The greatest common factor (GCF) is the largest factor that divides all the terms in a given expression without leaving a remainder. To find the GCF of an expression, follow these steps. First, list the factors of each term.
For example, in the expression \(4y^2 - 28y + 49\), you would list the factors for each term:

• \(4y^2\) factors: 1, 2, 4, y, \(y^2\)
• \(-28y\) factors: 1, 2, 4, 7, 14, 28, y
• \(49\) factors: 1, 7, 49

If there is a common factor that appears in all lists, it's the GCF. In this case, the only common factor is 1, meaning no other common factor exists.

Understanding the GCF helps to simplify expressions by dividing each term by this common factor, making further factoring techniques easier.

A perfect square trinomial is a specific type of quadratic equation that can be expressed as the square of a binomial. It takes the form \(a^2 + 2ab + b^2\). Let's look at how this applies to the expression \(4y^2 - 28y + 49\).

First, recognize whether the expression fits the perfect square trinomial form:

• The first term \(4y^2\) is a square (\((2y)^2\)).
• The last term \(49\) is a square (\((7)^2\)).
• The middle term \(-28y\) is twice the product of the square roots of the first and last terms with a negative sign, \(2 \times 2y \times (-7)\).

When these conditions hold true, the expression is indeed a perfect square trinomial, allowing it to be factored as the square of a binomial. In this example, \(4y^2 - 28y + 49 = (2y - 7)^2\).

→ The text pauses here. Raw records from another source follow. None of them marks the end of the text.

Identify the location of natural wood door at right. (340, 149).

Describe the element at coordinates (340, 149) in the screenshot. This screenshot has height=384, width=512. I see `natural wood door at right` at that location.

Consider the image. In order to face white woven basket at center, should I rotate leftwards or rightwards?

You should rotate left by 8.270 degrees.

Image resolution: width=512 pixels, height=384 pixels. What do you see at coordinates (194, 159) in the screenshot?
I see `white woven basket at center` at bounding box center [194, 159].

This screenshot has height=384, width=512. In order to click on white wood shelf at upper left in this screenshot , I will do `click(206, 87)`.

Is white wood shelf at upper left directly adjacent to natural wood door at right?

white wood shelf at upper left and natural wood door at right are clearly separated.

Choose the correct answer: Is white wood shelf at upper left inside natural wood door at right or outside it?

A quadratic equation is a second-degree polynomial equation in a single variable, typically written in the form \(ax^2 + bx + c = 0\). Each quadratic equation can be solved using various methods such as factoring, the quadratic formula, or completing the square.

In this exercise, the quadratic equation \(4y^2 - 28y + 49\) is evaluated to determine the method of factoring. By identifying it as a perfect square trinomial, you can factor it directly.

Factoring quadratic equations often involves:

• Identifying a common factor or GCF across all terms. If no GCF exists, use other factoring methods.
• Recognizing special forms, such as perfect square trinomials, which simplify the process.
• Verifying by expanding the binomial to ensure correct factoring.

Understanding these aspects allows for more confident and accurate solving of quadratic equations, an essential skill in algebra and beyond.